Records:
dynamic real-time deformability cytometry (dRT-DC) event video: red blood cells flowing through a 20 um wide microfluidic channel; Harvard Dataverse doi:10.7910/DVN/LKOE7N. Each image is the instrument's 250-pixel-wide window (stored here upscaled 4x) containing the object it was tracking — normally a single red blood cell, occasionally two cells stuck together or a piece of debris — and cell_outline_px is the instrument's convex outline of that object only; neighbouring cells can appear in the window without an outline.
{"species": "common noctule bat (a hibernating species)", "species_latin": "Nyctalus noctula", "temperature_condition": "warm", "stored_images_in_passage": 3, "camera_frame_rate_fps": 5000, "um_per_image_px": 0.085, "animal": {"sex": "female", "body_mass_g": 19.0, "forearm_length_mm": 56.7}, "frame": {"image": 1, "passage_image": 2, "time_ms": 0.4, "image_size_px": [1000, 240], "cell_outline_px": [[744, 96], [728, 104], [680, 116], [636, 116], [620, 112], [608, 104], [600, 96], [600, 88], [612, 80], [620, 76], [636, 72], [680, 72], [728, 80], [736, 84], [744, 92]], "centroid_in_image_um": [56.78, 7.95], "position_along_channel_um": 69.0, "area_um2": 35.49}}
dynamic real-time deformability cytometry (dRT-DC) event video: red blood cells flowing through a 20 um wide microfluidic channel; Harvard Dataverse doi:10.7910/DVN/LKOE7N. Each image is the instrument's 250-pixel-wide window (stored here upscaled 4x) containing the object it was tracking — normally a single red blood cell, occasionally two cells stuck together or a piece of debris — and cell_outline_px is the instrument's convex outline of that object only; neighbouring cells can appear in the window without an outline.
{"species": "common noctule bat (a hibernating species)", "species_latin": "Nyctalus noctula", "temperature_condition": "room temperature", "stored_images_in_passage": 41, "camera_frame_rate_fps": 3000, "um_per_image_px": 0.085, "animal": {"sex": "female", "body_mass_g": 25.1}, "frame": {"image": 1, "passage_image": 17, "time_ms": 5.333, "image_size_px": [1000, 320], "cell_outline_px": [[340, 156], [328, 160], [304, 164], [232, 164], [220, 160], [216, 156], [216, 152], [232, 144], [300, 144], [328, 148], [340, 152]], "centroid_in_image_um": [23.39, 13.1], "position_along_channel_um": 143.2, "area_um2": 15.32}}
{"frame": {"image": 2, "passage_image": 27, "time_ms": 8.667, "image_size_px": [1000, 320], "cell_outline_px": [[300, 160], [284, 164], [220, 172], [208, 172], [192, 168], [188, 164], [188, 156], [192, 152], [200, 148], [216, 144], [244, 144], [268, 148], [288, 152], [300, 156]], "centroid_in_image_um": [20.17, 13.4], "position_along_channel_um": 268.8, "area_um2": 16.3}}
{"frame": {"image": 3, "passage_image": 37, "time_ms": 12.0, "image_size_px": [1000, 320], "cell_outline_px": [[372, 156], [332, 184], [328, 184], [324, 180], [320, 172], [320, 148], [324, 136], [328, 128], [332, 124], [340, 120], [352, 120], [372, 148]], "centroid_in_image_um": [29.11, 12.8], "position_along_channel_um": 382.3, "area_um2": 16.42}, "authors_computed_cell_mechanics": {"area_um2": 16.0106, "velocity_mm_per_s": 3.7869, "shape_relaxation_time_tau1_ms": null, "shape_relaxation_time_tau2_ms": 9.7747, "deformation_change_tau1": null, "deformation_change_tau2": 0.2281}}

§ **What you are asked to do**: Copy every record above exactly as it appears.

§ **Written response**:
dynamic real-time deformability cytometry (dRT-DC) event video: red blood cells flowing through a 20 um wide microfluidic channel; Harvard Dataverse doi:10.7910/DVN/LKOE7N. Each image is the instrument's 250-pixel-wide window (stored here upscaled 4x) containing the object it was tracking — normally a single red blood cell, occasionally two cells stuck together or a piece of debris — and cell_outline_px is the instrument's convex outline of that object only; neighbouring cells can appear in the window without an outline.
{"species": "common noctule bat (a hibernating species)", "species_latin": "Nyctalus noctula", "temperature_condition": "warm", "stored_images_in_passage": 3, "camera_frame_rate_fps": 5000, "um_per_image_px": 0.085, "animal": {"sex": "female", "body_mass_g": 19.0, "forearm_length_mm": 56.7}, "frame": {"image": 1, "passage_image": 2, "time_ms": 0.4, "image_size_px": [1000, 240], "cell_outline_px": [[744, 96], [728, 104], [680, 116], [636, 116], [620, 112], [608, 104], [600, 96], [600, 88], [612, 80], [620, 76], [636, 72], [680, 72], [728, 80], [736, 84], [744, 92]], "centroid_in_image_um": [56.78, 7.95], "position_along_channel_um": 69.0, "area_um2": 35.49}}
dynamic real-time deformability cytometry (dRT-DC) event video: red blood cells flowing through a 20 um wide microfluidic channel; Harvard Dataverse doi:10.7910/DVN/LKOE7N. Each image is the instrument's 250-pixel-wide window (stored here upscaled 4x) containing the object it was tracking — normally a single red blood cell, occasionally two cells stuck together or a piece of debris — and cell_outline_px is the instrument's convex outline of that object only; neighbouring cells can appear in the window without an outline.
{"species": "common noctule bat (a hibernating species)", "species_latin": "Nyctalus noctula", "temperature_condition": "room temperature", "stored_images_in_passage": 41, "camera_frame_rate_fps": 3000, "um_per_image_px": 0.085, "animal": {"sex": "female", "body_mass_g": 25.1}, "frame": {"image": 1, "passage_image": 17, "time_ms": 5.333, "image_size_px": [1000, 320], "cell_outline_px": [[340, 156], [328, 160], [304, 164], [232, 164], [220, 160], [216, 156], [216, 152], [232, 144], [300, 144], [328, 148], [340, 152]], "centroid_in_image_um": [23.39, 13.1], "position_along_channel_um": 143.2, "area_um2": 15.32}}
{"frame": {"image": 2, "passage_image": 27, "time_ms": 8.667, "image_size_px": [1000, 320], "cell_outline_px": [[300, 160], [284, 164], [220, 172], [208, 172], [192, 168], [188, 164], [188, 156], [192, 152], [200, 148], [216, 144], [244, 144], [268, 148], [288, 152], [300, 156]], "centroid_in_image_um": [20.17, 13.4], "position_along_channel_um": 268.8, "area_um2": 16.3}}
{"frame": {"image": 3, "passage_image": 37, "time_ms": 12.0, "image_size_px": [1000, 320], "cell_outline_px": [[372, 156], [332, 184], [328, 184], [324, 180], [320, 172], [320, 148], [324, 136], [328, 128], [332, 124], [340, 120], [352, 120], [372, 148]], "centroid_in_image_um": [29.11, 12.8], "position_along_channel_um": 382.3, "area_um2": 16.42}, "authors_computed_cell_mechanics": {"area_um2": 16.0106, "velocity_mm_per_s": 3.7869, "shape_relaxation_time_tau1_ms": null, "shape_relaxation_time_tau2_ms": 9.7747, "deformation_change_tau1": null, "deformation_change_tau2": 0.2281}}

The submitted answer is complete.